**Try it:** Read through the listing, and wherever a line holds the word "Paste", return it.

^^^^^^^^^^^^^^^^

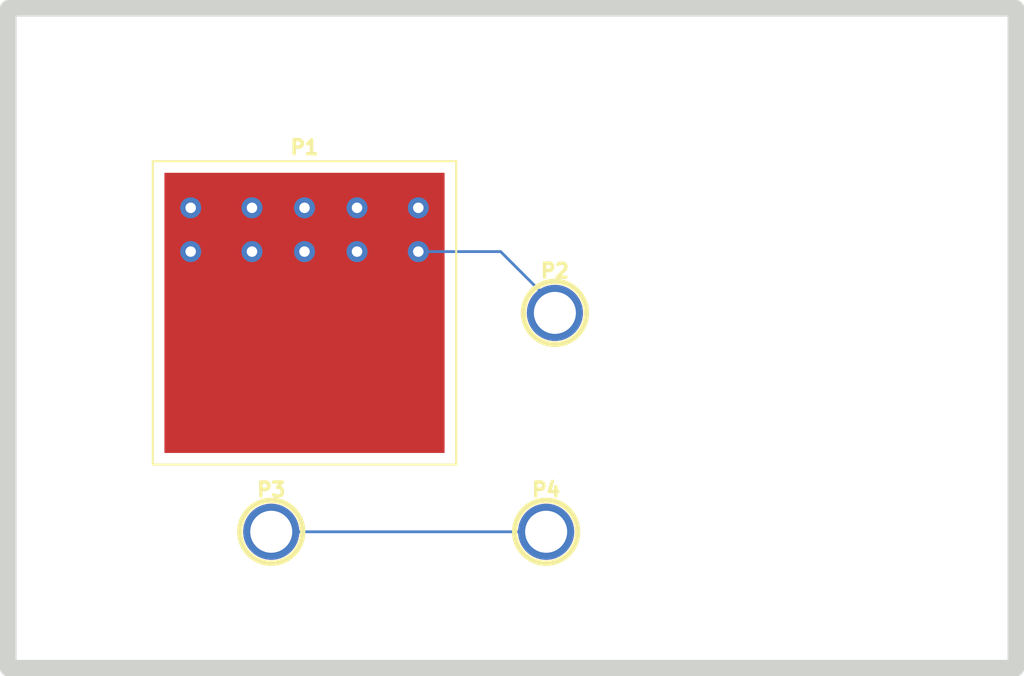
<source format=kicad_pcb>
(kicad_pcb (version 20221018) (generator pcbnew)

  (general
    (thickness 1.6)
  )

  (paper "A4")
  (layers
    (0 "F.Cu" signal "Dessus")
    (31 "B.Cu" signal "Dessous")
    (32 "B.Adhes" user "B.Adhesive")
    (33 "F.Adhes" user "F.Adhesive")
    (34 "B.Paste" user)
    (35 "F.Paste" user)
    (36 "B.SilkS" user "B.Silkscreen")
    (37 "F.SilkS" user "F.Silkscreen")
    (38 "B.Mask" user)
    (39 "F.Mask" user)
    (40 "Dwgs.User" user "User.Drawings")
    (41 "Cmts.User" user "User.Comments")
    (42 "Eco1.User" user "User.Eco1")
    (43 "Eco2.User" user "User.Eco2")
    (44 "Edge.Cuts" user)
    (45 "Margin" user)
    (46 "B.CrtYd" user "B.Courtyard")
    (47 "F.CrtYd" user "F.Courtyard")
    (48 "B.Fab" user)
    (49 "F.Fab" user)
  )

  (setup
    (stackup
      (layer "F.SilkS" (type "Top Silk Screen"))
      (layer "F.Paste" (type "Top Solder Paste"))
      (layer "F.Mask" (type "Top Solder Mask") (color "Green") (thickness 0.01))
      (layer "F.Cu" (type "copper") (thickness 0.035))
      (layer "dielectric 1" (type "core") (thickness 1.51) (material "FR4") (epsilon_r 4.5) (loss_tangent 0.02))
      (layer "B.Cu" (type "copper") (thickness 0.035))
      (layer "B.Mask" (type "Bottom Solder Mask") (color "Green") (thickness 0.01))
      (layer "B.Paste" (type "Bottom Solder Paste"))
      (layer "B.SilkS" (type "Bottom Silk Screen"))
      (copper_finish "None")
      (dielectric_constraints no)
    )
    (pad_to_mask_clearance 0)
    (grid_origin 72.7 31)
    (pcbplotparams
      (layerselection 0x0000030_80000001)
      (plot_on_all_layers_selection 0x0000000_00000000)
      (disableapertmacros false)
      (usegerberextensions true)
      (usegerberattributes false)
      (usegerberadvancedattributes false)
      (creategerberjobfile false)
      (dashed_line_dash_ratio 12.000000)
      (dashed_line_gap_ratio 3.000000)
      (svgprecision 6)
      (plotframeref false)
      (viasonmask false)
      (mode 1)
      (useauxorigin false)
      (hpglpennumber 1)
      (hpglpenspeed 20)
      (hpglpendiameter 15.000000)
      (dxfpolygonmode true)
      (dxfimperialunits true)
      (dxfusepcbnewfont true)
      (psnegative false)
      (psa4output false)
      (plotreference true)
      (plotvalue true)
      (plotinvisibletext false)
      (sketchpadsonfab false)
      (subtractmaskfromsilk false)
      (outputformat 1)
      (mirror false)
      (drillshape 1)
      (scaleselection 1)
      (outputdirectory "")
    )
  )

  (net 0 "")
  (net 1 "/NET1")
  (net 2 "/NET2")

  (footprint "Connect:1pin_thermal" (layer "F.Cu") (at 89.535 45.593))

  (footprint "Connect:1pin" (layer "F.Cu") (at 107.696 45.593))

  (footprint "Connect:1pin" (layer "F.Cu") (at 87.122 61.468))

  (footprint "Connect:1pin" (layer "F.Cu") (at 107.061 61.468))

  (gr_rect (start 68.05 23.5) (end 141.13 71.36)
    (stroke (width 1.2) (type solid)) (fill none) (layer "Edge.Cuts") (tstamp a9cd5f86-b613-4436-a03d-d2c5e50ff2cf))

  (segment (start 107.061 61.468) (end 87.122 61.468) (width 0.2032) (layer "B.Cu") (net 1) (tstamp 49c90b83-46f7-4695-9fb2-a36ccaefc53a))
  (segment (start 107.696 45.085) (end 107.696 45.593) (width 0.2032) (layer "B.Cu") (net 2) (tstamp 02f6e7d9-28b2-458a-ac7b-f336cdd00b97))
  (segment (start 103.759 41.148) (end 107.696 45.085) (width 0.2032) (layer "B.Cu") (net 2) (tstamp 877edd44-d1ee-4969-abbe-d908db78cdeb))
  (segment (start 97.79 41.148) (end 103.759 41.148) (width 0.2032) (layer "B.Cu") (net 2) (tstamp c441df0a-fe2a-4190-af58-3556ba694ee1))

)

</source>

^^^^^^^^^^^^^^^^

**Response to this task:**
    (34 "B.Paste" user)
    (35 "F.Paste" user)
      (layer "F.Paste" (type "Top Solder Paste"))
      (layer "B.Paste" (type "Bottom Solder Paste"))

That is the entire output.